Publié le 08 mars 2009 par Orage




Progrès-dimanche
Arts Édito, dimanche 15 février 2009, p. 43
Cours Saguenéen 101
De l'humour ?
Christiane Laforge

Au secours j'ai perdu le sens de l'humour! À moins que mon sens de l'honneur ou ma fierté saguenéenne prévale sur la soumission à une dérision condescendante de plus en plus flagrante d'une certaine l'intelligentsia.

J'ai regardé le Cours saguenéen 101 que diffuse les iStudio Cinéma Télévision sur le site Internet du film Le Bonheur de Pierre. Un film tourné à Sainte-Rose-du-Nord, comédie humoristique confrontant un français pratiquant le bonheur envers et contre tous, au sein d'un petit village peu enclin à y tolérer «l'étranger», un Français qui plus est. La bande-annonce du film est amusante et, connaissant le talent combiné des Pierre Richard, Rémy Girard et autres comédiens, nul doute que le 17 février prochain, nous passerons un bon moment lors de la première mondiale de cette production franco-québécoise.

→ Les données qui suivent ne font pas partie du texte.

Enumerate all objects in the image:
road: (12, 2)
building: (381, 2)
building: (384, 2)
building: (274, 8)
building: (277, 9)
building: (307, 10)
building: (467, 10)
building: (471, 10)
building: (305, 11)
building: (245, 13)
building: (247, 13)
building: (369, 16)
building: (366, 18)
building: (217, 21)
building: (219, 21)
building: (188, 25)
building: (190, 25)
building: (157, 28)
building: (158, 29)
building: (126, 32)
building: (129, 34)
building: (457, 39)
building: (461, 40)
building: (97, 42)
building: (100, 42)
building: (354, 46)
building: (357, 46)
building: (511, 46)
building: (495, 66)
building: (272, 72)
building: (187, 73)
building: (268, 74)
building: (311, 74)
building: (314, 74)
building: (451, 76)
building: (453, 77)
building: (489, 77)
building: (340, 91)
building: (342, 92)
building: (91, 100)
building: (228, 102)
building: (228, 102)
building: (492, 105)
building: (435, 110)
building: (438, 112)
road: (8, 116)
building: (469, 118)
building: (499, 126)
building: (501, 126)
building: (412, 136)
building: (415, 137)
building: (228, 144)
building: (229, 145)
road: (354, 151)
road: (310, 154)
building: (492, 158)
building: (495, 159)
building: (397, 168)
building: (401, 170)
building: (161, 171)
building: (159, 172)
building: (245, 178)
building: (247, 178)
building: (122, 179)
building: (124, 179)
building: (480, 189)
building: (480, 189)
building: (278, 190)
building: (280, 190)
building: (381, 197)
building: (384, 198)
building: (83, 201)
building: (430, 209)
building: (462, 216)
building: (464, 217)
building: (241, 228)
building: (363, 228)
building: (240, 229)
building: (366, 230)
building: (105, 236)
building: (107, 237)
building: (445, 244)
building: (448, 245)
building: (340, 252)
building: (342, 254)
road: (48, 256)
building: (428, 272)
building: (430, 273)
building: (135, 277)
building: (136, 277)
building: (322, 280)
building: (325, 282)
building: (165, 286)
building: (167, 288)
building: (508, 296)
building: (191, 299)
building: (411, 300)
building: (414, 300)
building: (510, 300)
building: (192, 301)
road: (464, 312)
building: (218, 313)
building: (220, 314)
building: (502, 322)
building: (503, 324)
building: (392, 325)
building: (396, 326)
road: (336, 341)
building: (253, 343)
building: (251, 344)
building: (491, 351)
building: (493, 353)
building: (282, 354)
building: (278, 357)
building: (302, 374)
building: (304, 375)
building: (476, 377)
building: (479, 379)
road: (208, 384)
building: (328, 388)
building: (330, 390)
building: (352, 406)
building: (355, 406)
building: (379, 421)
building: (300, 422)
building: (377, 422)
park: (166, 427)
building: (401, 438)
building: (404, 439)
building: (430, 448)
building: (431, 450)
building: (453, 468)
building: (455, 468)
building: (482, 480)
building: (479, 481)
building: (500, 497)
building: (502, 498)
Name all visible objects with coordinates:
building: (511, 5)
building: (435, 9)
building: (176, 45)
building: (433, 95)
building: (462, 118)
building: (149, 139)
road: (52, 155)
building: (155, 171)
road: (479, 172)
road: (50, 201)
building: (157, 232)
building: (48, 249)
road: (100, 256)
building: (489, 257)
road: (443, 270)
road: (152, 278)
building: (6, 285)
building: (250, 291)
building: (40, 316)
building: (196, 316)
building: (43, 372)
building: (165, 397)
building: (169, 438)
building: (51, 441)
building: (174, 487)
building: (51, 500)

Rien à redire pour l'instant, même si, à l'instar des Ch'tis ou de La Grande séduction, le comique repose sur l'excès, voire la caricature de traits humains universels.

Sainte-Rose-du-Nord a déjà été le lieu de tournage de plusieurs grandes productions: Toby sur les courses de chiens de traîneaux, certaines scènes de Robe noire et Nouvelle-France. Mais tous ces films n'identifiaient jamais aussi clairement le site magnifique des trois anses de ce village sur la rive nord du Fjord du Saguenay.

Comment ne pas miser sur les retombées touristiques possibles d'une telle vitrine? Prêts que nous sommes à accueillir ces gens d'ailleurs, désireux de mieux connaître cette région et sa population la plus francophone du Québec.

Alors quoi? Pourquoi le Cours saguenéen 101 me blesse-t-il? Pourquoi ne me fait-il pas rire?

Que les métropolitains ou les gens d'outre-mer trouvent drôles cette «peuplade» d'une «bourgade» isolée, je peux les comprendre. Nul n'est à l'abri de l'ignorance. Paris Match l'a magistralement démontré dans son reportage sur le 400e de Québec.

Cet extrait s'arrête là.